Activity:
Copy out each line of the listing below that contains the word "tumor".

Extracted information:
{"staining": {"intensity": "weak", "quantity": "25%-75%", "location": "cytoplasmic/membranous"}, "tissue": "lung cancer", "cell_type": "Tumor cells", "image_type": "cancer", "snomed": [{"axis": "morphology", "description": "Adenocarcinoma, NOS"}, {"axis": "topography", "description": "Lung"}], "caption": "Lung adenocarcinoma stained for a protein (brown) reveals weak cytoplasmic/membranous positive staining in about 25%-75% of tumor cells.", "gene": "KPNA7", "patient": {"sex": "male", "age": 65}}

---

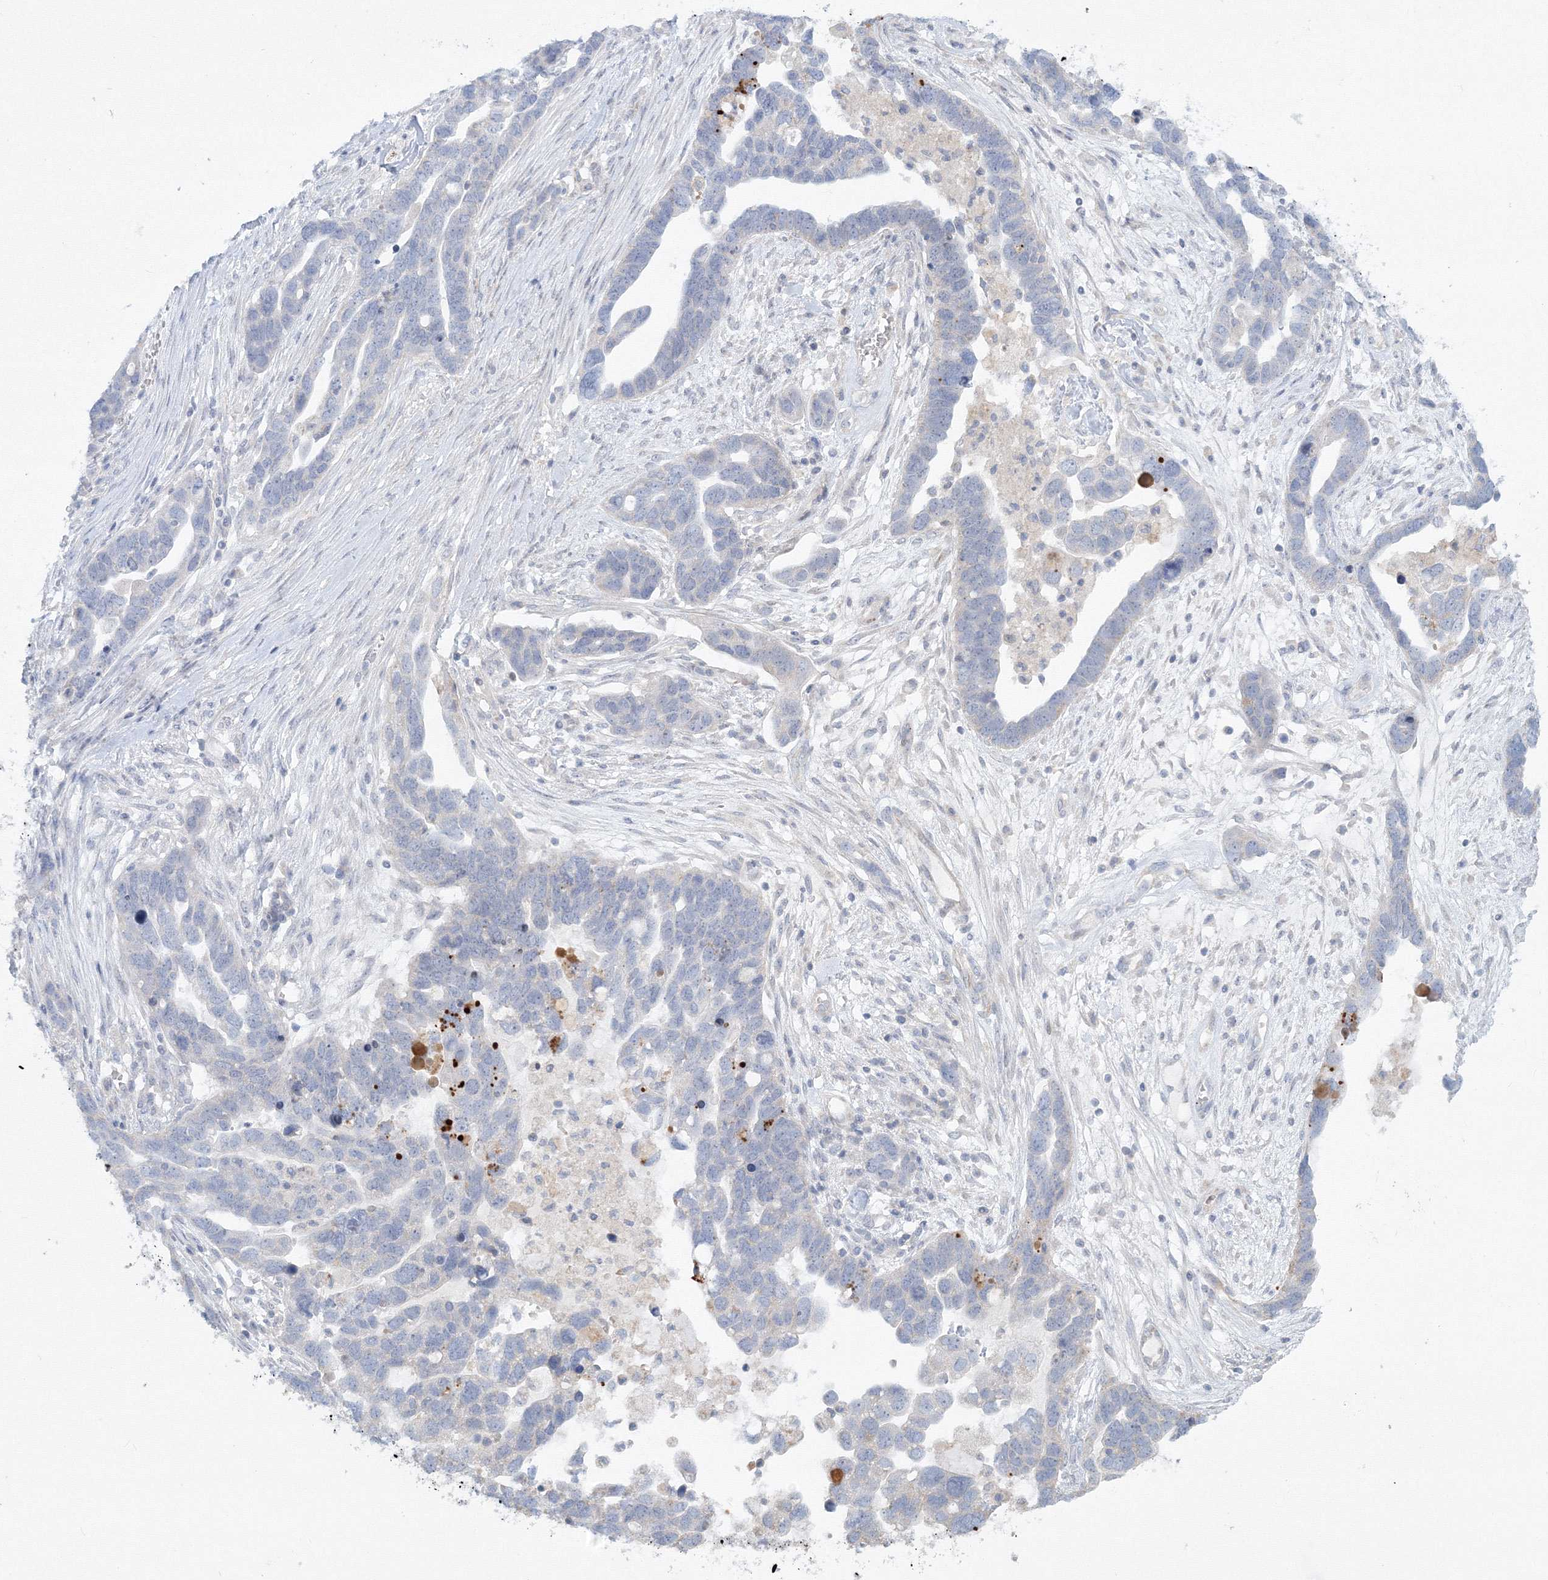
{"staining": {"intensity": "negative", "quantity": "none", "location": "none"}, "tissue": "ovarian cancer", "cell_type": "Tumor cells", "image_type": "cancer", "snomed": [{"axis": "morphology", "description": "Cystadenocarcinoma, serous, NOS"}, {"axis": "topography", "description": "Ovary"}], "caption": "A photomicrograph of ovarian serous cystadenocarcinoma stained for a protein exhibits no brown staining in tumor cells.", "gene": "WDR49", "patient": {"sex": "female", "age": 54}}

--

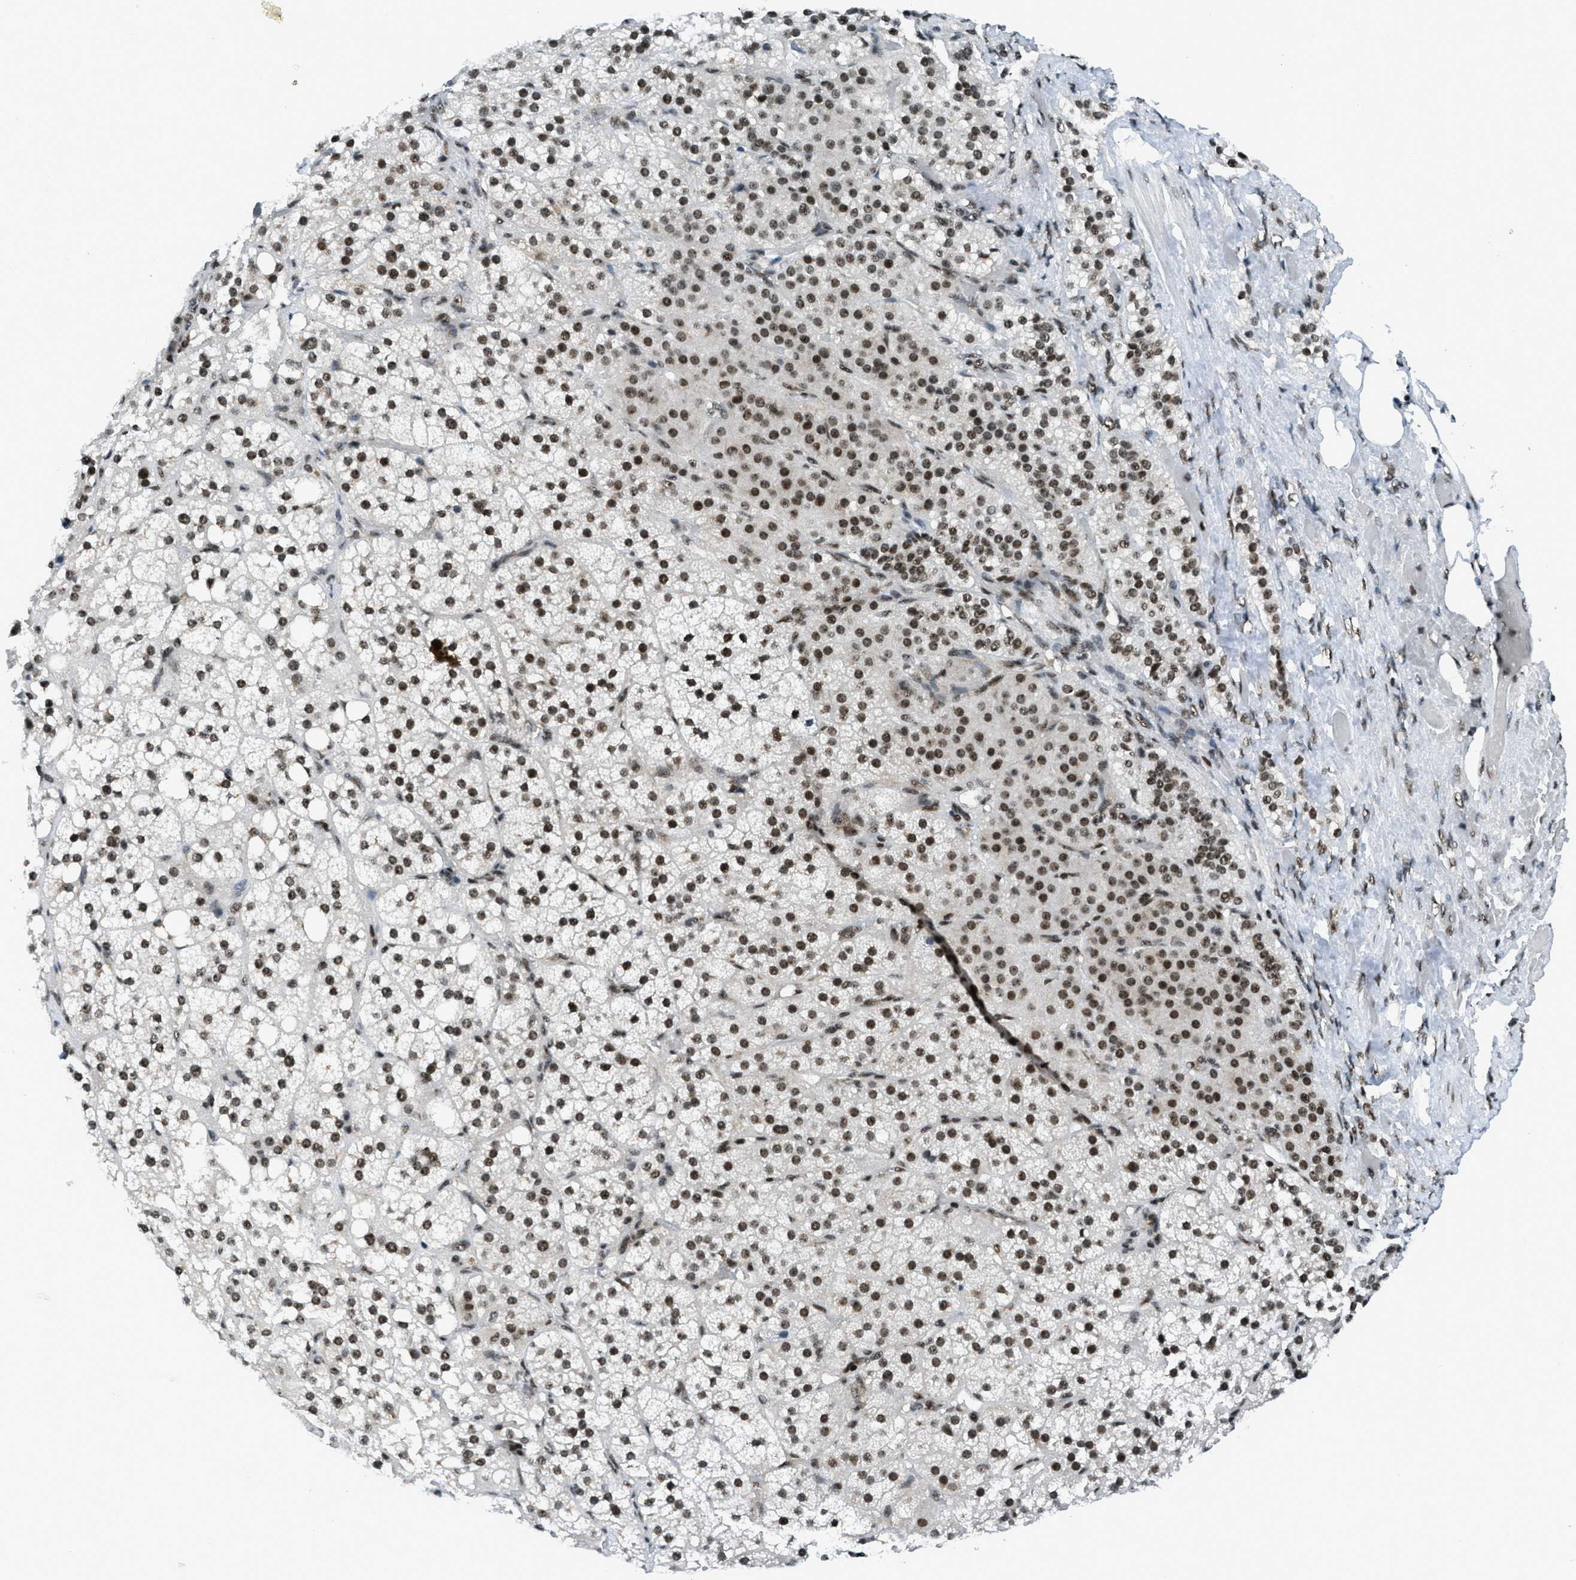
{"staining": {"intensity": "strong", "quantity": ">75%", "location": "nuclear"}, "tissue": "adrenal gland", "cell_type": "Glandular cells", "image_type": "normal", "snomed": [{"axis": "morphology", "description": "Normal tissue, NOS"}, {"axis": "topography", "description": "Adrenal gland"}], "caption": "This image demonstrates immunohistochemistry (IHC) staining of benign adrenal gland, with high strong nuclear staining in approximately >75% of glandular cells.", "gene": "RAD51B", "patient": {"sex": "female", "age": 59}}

Completed task:
{"staining": {"intensity": "weak", "quantity": "25%-75%", "location": "cytoplasmic/membranous"}, "tissue": "lung cancer", "cell_type": "Tumor cells", "image_type": "cancer", "snomed": [{"axis": "morphology", "description": "Adenocarcinoma, NOS"}, {"axis": "topography", "description": "Lung"}], "caption": "Lung adenocarcinoma stained for a protein (brown) reveals weak cytoplasmic/membranous positive staining in about 25%-75% of tumor cells.", "gene": "KPNA7", "patient": {"sex": "male", "age": 65}}
{"staining": {"intensity": "negative", "quantity": "none", "location": "none"}, "tissue": "ovarian cancer", "cell_type": "Tumor cells", "image_type": "cancer", "snomed": [{"axis": "morphology", "description": "Cystadenocarcinoma, serous, NOS"}, {"axis": "topography", "description": "Ovary"}], "caption": "A photomicrograph of ovarian serous cystadenocarcinoma stained for a protein exhibits no brown staining in tumor cells.", "gene": "WDR49", "patient": {"sex": "female", "age": 54}}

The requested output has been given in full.